§ What needs to be done
Give back the records below exactly, every one, with no pictures.

(Records for processing)

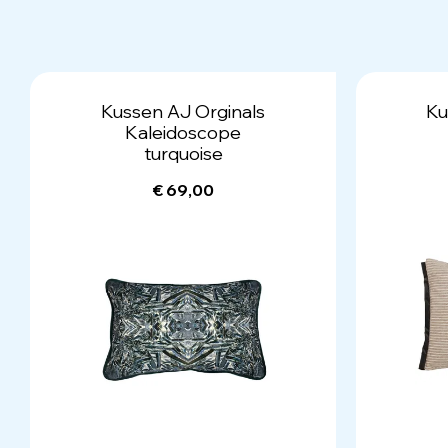
Kussen AJ Orginals
Ku
Kaleidoscope
turquoise
€ 69,00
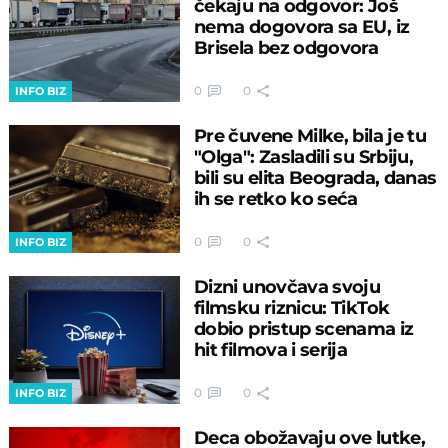
čekaju na odgovor: Još
nema dogovora sa EU, iz
Brisela bez odgovora
0
0
INFO BIZ
Pre čuvene Milke, bila je tu
"Olga": Zasladili su Srbiju,
bili su elita Beograda, danas
ih se retko ko seća
0
0
INFO BIZ
Dizni unovčava svoju
filmsku riznicu: TikTok
dobio pristup scenama iz
hit filmova i serija
0
0
INFO BIZ
Deca obožavaju ove lutke,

(End Records for processing)

§ Your solution
Kussen AJ Orginals
Ku
Kaleidoscope
turquoise
€ 69,00
čekaju na odgovor: Još
nema dogovora sa EU, iz
Brisela bez odgovora
0
0
INFO BIZ
Pre čuvene Milke, bila je tu
"Olga": Zasladili su Srbiju,
bili su elita Beograda, danas
ih se retko ko seća
0
0
INFO BIZ
Dizni unovčava svoju
filmsku riznicu: TikTok
dobio pristup scenama iz
hit filmova i serija
0
0
INFO BIZ
Deca obožavaju ove lutke,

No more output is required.